There had also been bombings at two Metro stations in the downtown area around the same time, and later in the morning at subway stations in Chicago and New York, and a shopping mall in Saint Louis. An attempted attack at Disneyworld had been thwarted by alert security personnel, and the driver of the truck arrested. The President was deeply grieved and angered by these attacks on United States citizens and the United States government. No, she could not comment on the extent of the damage to the White House, the whereabouts of the President, or when he would be addressing the nation.
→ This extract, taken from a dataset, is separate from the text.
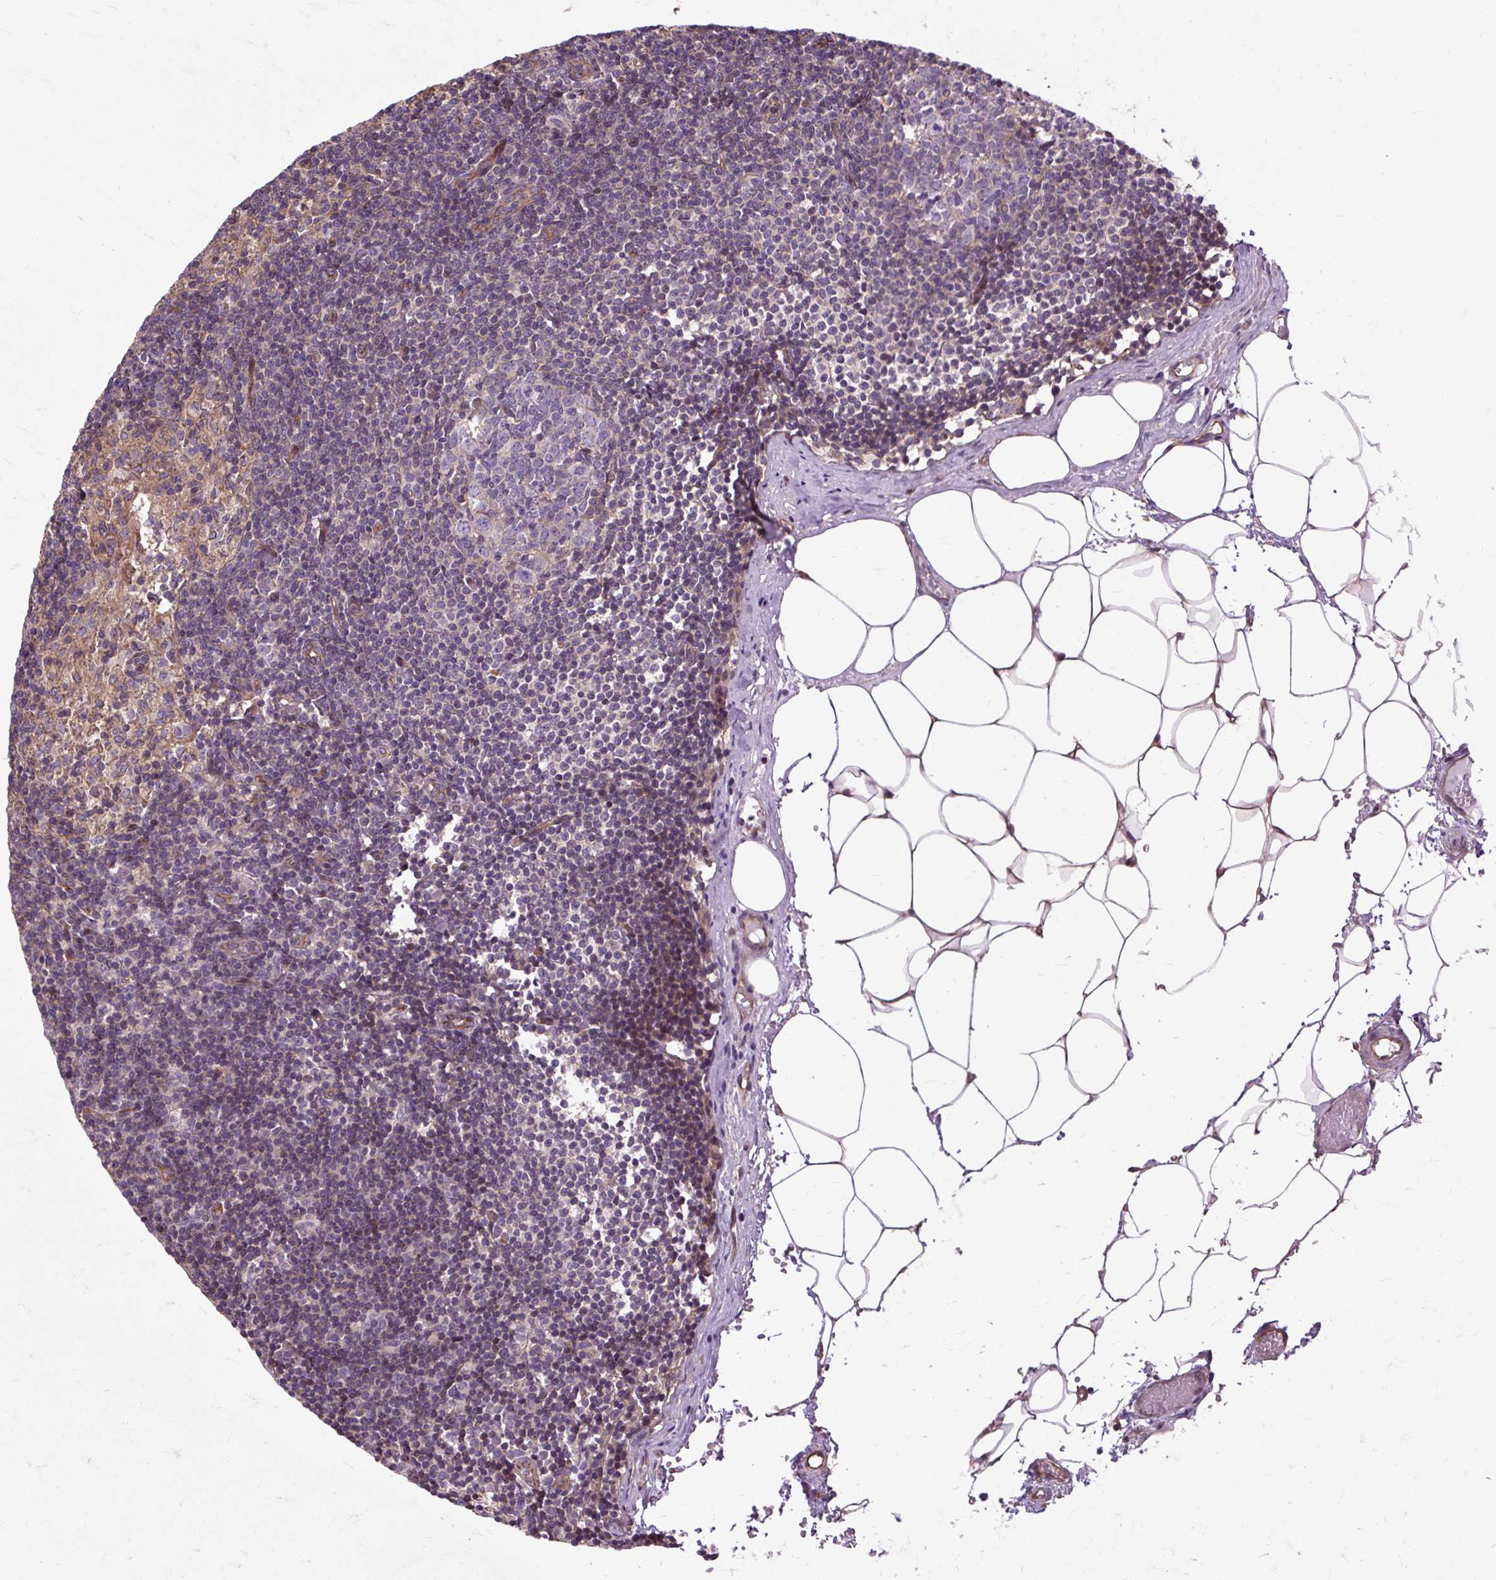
{"staining": {"intensity": "negative", "quantity": "none", "location": "none"}, "tissue": "lymph node", "cell_type": "Germinal center cells", "image_type": "normal", "snomed": [{"axis": "morphology", "description": "Normal tissue, NOS"}, {"axis": "topography", "description": "Lymph node"}], "caption": "A micrograph of lymph node stained for a protein reveals no brown staining in germinal center cells. (DAB immunohistochemistry (IHC), high magnification).", "gene": "CCDC93", "patient": {"sex": "male", "age": 49}}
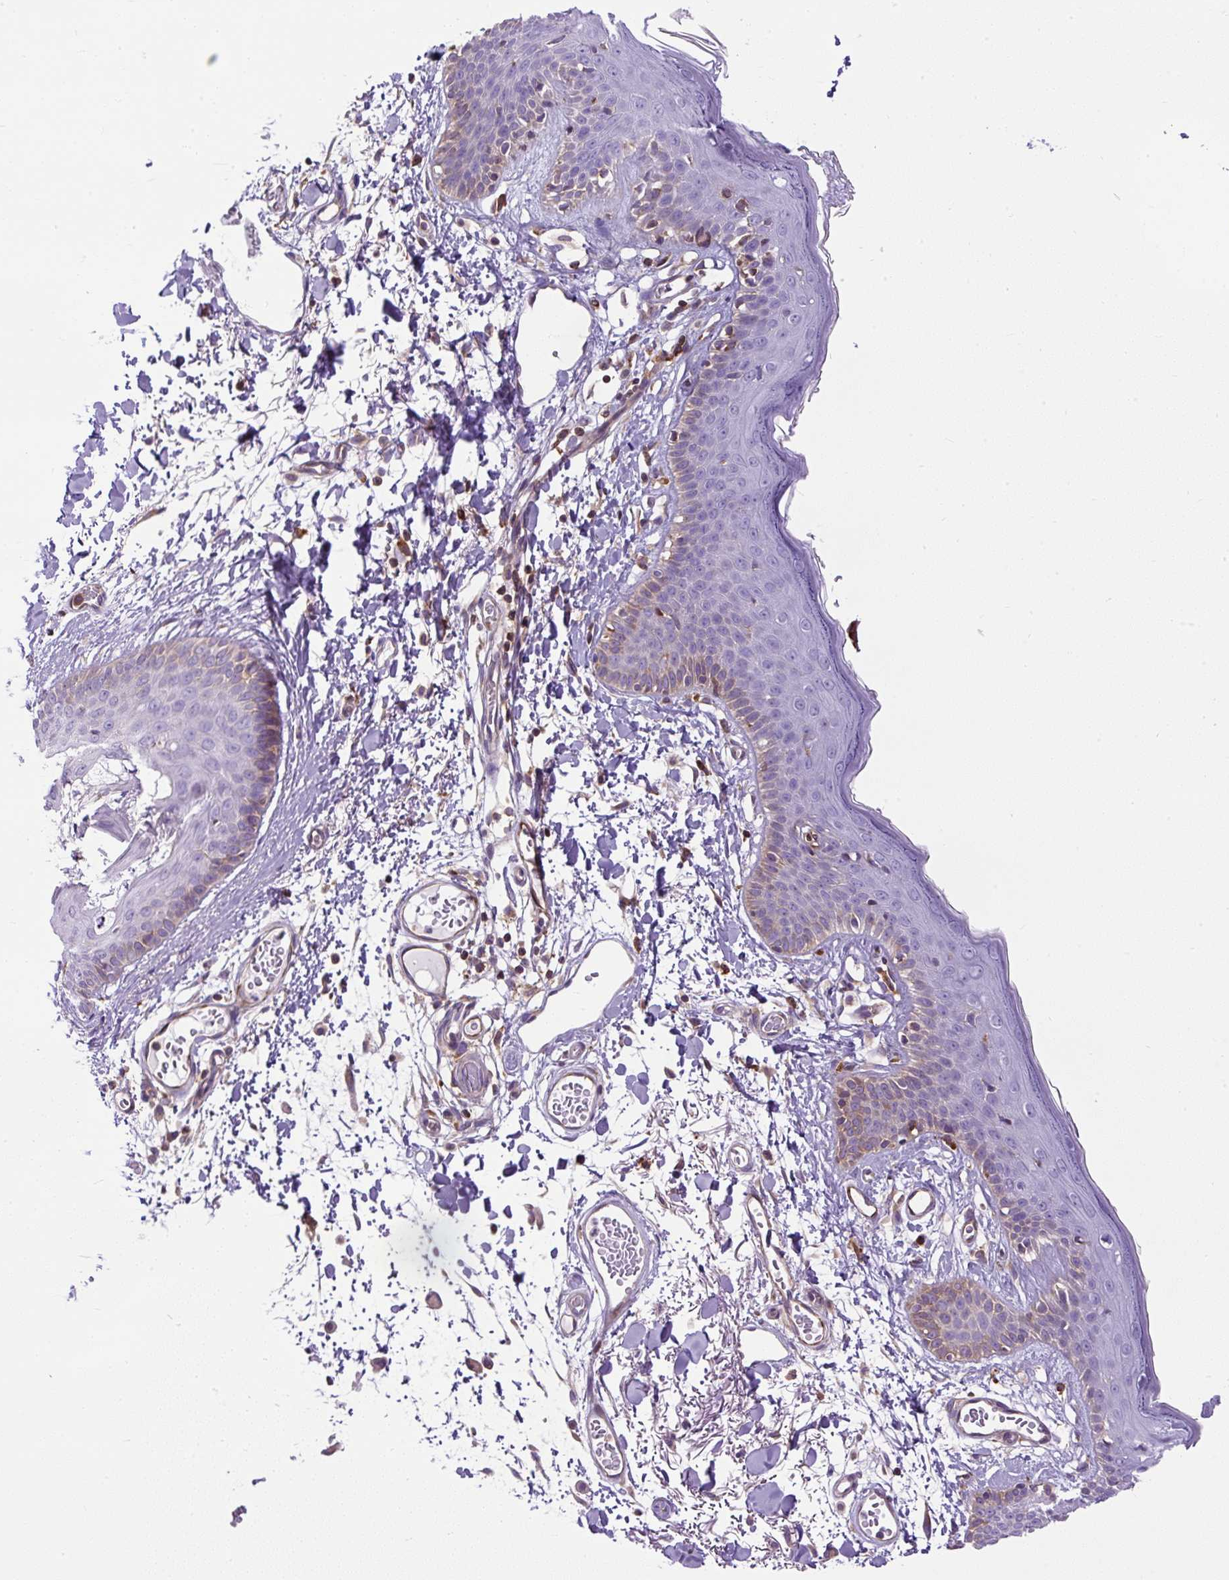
{"staining": {"intensity": "negative", "quantity": "none", "location": "none"}, "tissue": "skin", "cell_type": "Fibroblasts", "image_type": "normal", "snomed": [{"axis": "morphology", "description": "Normal tissue, NOS"}, {"axis": "topography", "description": "Skin"}], "caption": "Immunohistochemistry (IHC) of normal skin demonstrates no staining in fibroblasts. (DAB immunohistochemistry with hematoxylin counter stain).", "gene": "MAP1S", "patient": {"sex": "male", "age": 79}}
No, she could not comment on how the bombing had taken place in the section of Pennsylvania Avenue that was supposed to be secure, or how the airplane had evaded the no-fly zone over downtown Washington and the Secret Service precautions around the building. The White House did not comment on matters of security. She would not take any further questions at this time.

Josh pushed himself out of his couch, went upstairs, and packed a bag. Then he got in his car and started driving. Washington wasn't the sanest place to go at the moment, but it never occurred to him that he should be doing anything else.